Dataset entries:
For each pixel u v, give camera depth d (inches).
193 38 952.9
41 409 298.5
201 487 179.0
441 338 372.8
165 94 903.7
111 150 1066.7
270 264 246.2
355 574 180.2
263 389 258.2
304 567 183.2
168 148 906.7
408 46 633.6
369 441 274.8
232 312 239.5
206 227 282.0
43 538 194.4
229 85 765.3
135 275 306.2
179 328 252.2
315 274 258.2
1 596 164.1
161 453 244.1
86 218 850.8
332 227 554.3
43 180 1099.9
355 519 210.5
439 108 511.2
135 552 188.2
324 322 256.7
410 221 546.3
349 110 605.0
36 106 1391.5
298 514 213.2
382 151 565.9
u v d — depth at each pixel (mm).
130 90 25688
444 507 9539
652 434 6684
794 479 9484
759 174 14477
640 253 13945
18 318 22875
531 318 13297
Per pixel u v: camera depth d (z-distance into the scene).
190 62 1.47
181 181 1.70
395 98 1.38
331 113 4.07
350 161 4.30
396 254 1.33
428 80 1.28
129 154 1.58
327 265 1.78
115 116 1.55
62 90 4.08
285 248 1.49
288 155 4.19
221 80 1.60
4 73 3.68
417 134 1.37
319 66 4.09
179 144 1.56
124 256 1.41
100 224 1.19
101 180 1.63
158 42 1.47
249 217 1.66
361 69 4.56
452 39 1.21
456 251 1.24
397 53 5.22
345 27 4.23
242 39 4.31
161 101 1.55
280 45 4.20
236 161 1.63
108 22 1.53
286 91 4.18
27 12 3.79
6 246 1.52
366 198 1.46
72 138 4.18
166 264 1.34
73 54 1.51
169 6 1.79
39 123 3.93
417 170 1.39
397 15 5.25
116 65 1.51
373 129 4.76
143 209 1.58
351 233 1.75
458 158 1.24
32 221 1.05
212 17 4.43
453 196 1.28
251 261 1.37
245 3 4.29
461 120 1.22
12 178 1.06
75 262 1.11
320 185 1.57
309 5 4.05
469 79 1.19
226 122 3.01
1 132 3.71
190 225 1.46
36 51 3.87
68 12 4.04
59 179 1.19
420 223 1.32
==
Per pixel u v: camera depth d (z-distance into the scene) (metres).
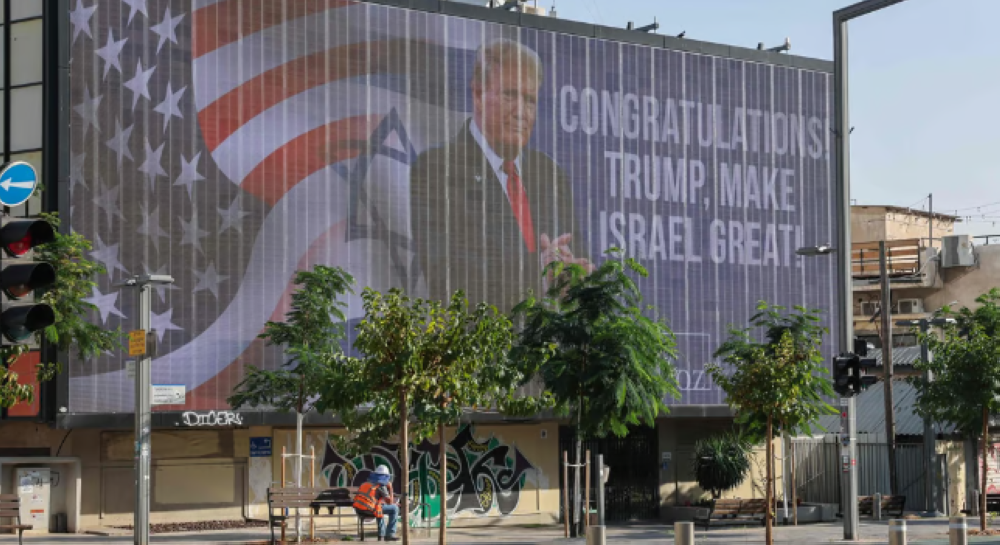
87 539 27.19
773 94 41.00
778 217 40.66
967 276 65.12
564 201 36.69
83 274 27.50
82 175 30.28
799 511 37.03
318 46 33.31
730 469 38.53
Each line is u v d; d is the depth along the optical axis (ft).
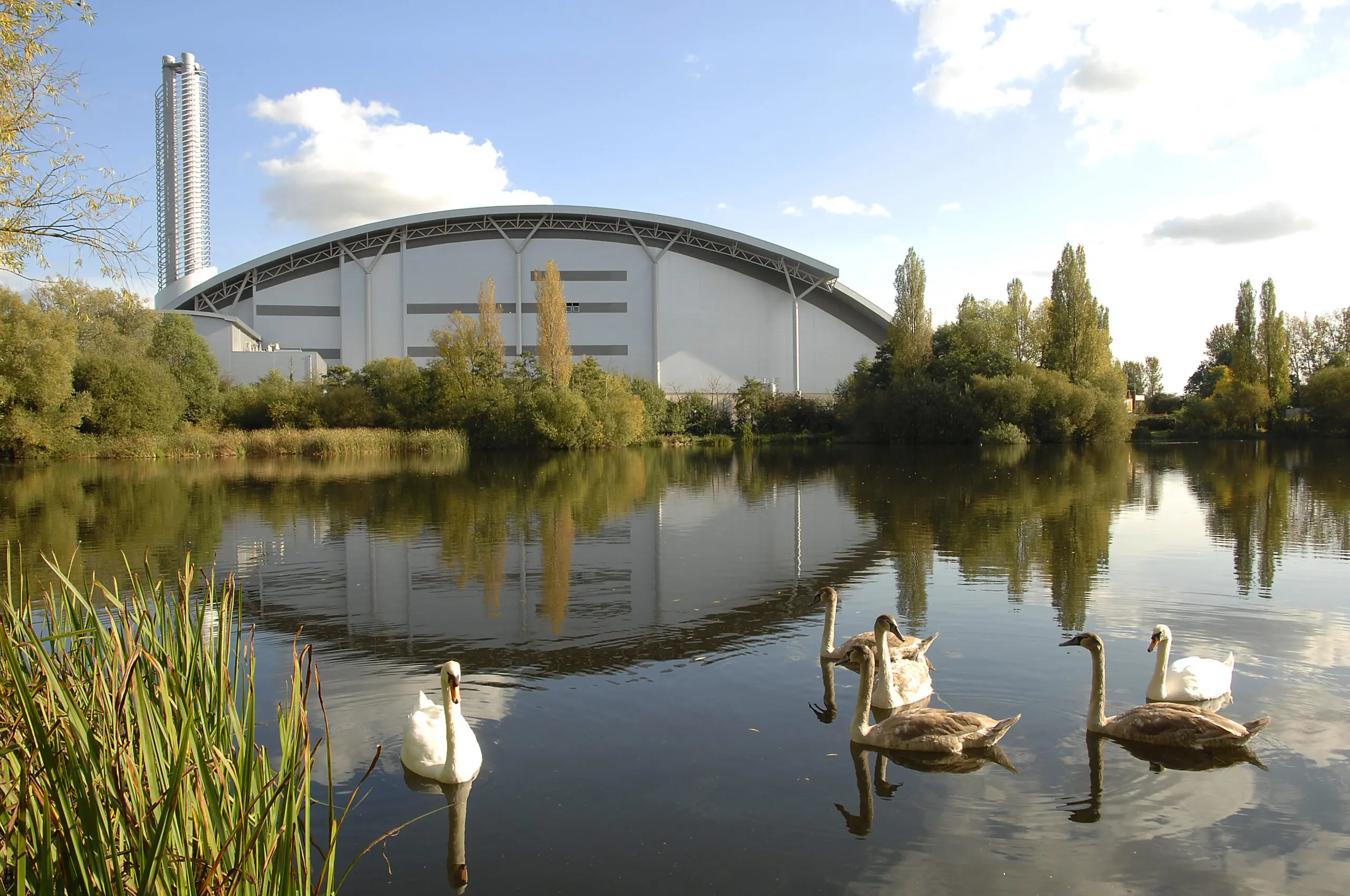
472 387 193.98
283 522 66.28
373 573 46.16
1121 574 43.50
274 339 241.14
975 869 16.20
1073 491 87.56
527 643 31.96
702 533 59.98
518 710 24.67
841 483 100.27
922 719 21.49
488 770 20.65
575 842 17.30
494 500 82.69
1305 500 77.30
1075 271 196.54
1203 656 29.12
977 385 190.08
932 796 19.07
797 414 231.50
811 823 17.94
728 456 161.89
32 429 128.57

→ Work required
From the records above, retype only the lines starting at the line that contains "For each pixel" and ending at the line that contains "179 328 252.2", both included.

→ Answer space
For each pixel u v, give camera depth d (inches).
193 38 952.9
41 409 298.5
201 487 179.0
441 338 372.8
165 94 903.7
111 150 1066.7
270 264 246.2
355 574 180.2
263 389 258.2
304 567 183.2
168 148 906.7
408 46 633.6
369 441 274.8
232 312 239.5
206 227 282.0
43 538 194.4
229 85 765.3
135 275 306.2
179 328 252.2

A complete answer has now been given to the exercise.